**Instructions to follow:**
Retrieve every line of the data holding the word "carcinoma".

**Data section:**
|---|

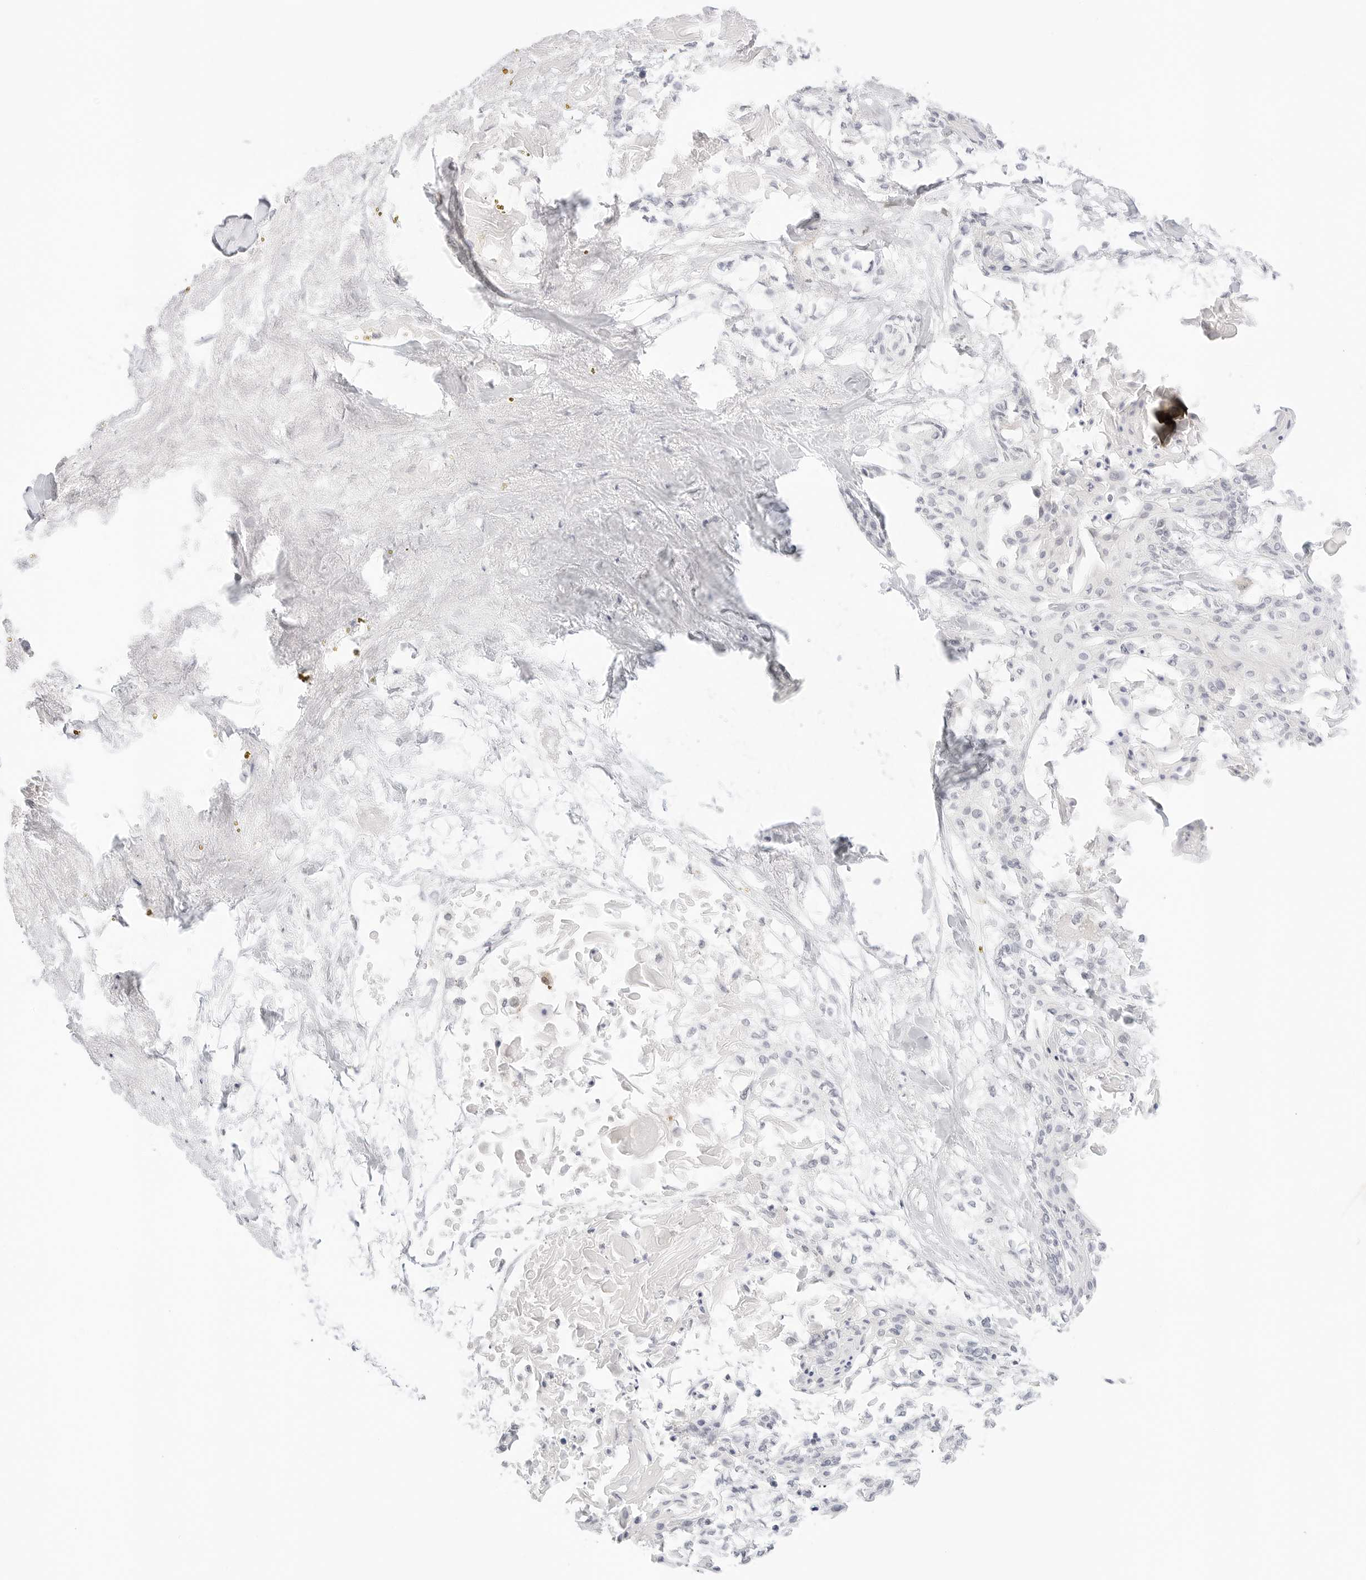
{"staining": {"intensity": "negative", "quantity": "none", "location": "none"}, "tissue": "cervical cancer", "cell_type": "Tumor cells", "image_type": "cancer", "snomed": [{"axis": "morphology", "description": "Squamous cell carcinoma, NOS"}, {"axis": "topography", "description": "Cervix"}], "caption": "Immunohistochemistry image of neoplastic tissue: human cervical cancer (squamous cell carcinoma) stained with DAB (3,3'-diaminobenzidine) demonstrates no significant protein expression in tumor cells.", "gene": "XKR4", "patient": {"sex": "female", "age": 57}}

|---|

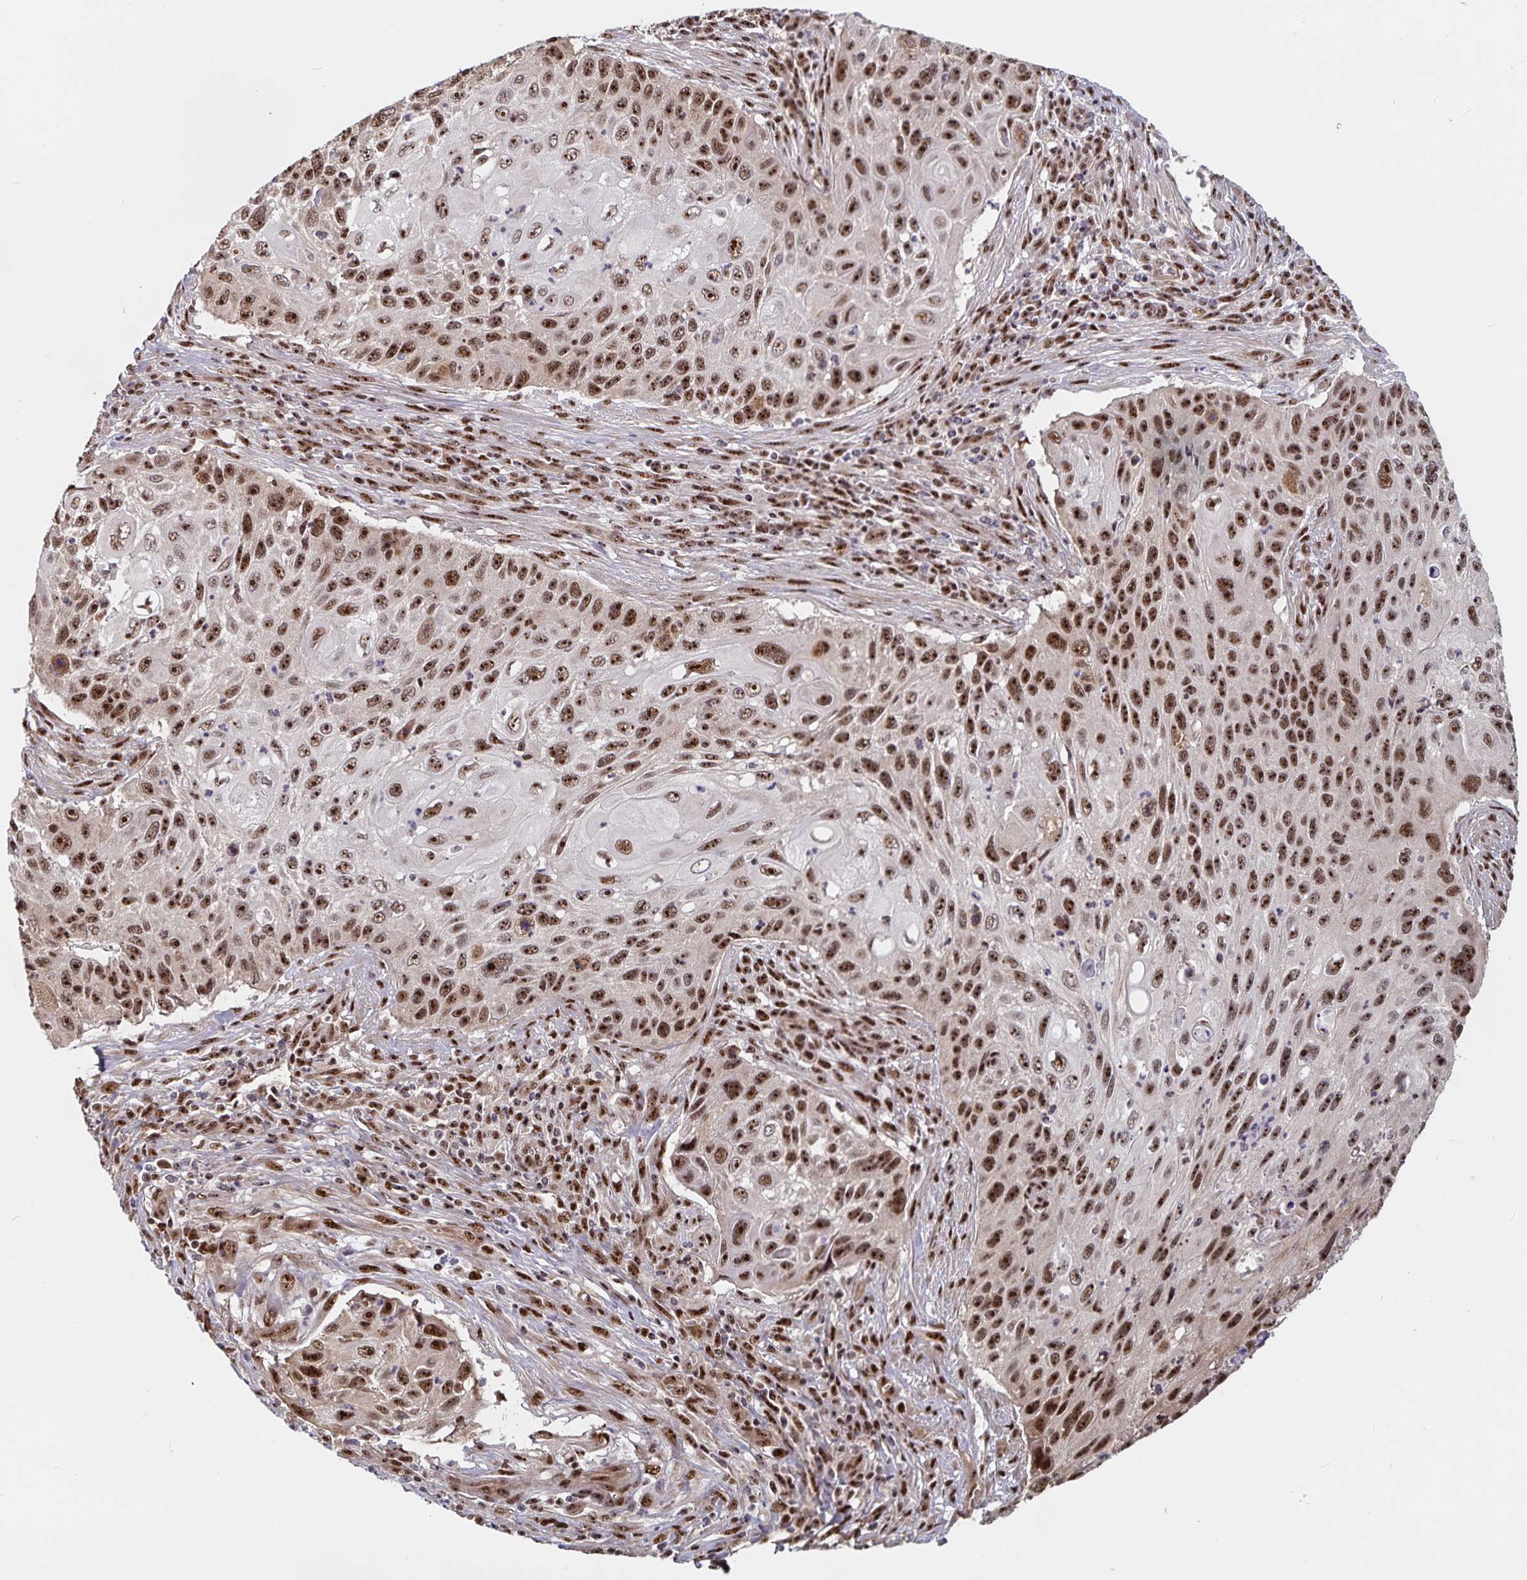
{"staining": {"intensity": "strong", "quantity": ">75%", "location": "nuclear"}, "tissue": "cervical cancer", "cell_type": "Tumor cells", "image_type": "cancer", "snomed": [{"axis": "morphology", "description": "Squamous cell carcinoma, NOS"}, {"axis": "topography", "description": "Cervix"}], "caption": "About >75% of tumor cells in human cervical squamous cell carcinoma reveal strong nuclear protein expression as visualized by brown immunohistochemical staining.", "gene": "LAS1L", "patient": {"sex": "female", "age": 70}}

|---|

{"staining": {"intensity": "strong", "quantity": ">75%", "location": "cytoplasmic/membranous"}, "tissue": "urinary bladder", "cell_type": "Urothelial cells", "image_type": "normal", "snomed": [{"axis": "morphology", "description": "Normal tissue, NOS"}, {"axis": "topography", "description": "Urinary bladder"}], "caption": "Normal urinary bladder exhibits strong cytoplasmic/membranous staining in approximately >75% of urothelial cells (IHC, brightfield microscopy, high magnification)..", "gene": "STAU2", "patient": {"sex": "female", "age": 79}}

|---|

**Task output:**
{"staining": {"intensity": "negative", "quantity": "none", "location": "none"}, "tissue": "cervical cancer", "cell_type": "Tumor cells", "image_type": "cancer", "snomed": [{"axis": "morphology", "description": "Squamous cell carcinoma, NOS"}, {"axis": "topography", "description": "Cervix"}], "caption": "Immunohistochemistry image of neoplastic tissue: human cervical cancer (squamous cell carcinoma) stained with DAB (3,3'-diaminobenzidine) demonstrates no significant protein expression in tumor cells.", "gene": "XKR4", "patient": {"sex": "female", "age": 57}}
{"staining": {"intensity": "strong", "quantity": ">75%", "location": "nuclear"}, "tissue": "cervical cancer", "cell_type": "Tumor cells", "image_type": "cancer", "snomed": [{"axis": "morphology", "description": "Squamous cell carcinoma, NOS"}, {"axis": "topography", "description": "Cervix"}], "caption": "About >75% of tumor cells in human cervical squamous cell carcinoma reveal strong nuclear protein expression as visualized by brown immunohistochemical staining.", "gene": "LAS1L", "patient": {"sex": "female", "age": 70}}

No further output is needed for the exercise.